Chodziłam z świetnym chłopakiem. Pewnego razu na dyskotece nie zajmował sie mną, tylko starszymi dziewczynami, a na zerwanie nie zareagował. Brakuje mi go! Prosiłam o powrót, ale on nie chce. Zrozpaczona 12-latka
Z tej stuacji jasno wynika, że on nie darzył Cię żadnym uczuciem. Bardzo, bardzo rzadko chłopcy w tym wieku są zdolni do prawdziwego chodzenia! Oni się tylk bawią, szukają przyjemności, proszą o chodzenie, by zobaczyć, na czym to polega. Sądzę, że u Ciebie to też nie milość, tylko naśladowanie starszej młodzieży i szukanie przyjemności, sposób na dowartościowanie się i miłe spędzanie czasu.
Ten kolega z Toba trochę chodził, ale zrozumiał, że on woli zaczepiać inne dziewczyny,żartować, flirtować. Chłopak w tym wieku nie chce być już na zawsze z jedną koleżanką. To go nudzi.
Rozumiem, że Ci smutno, przykro, że chciałabyś znowu być z nim, ale to jest niemożliwe, jeśli on nie będzie tego chciał.
Musi być dwoje chcętnych, by coś się udało.

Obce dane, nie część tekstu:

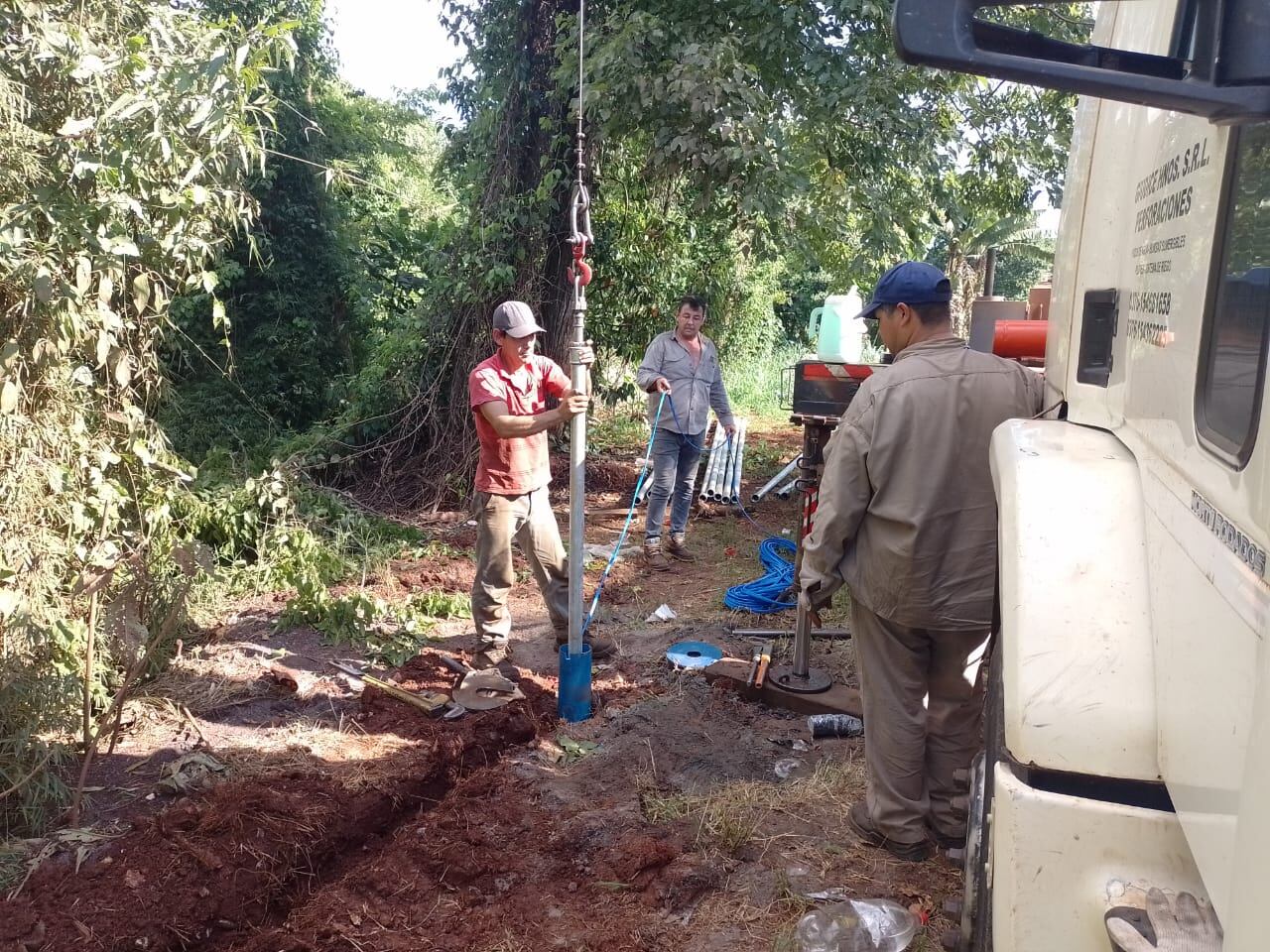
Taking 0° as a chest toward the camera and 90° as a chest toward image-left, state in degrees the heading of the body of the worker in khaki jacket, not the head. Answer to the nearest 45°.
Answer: approximately 135°

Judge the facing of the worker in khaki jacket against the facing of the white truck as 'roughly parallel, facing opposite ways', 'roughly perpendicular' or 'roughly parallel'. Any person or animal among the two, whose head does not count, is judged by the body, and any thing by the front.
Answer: roughly parallel, facing opposite ways

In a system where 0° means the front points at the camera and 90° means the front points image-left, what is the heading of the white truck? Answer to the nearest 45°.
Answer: approximately 315°

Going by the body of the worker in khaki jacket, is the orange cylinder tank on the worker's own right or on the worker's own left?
on the worker's own right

Jakoś przetrzymasz ten ciężki czas. Rany się zagoją, Ty go już więcej nie proś, tylko dbaj o siebie, bądź wesoła, ciesz się życiem, nie zgun poczucia humoru. Niech chłopak nie będzie w centrum Twoich myśli. Otrząśnij się z rozpaczy, tylko weź się w garść, rzuć się w wir jakiejś pracy, działania.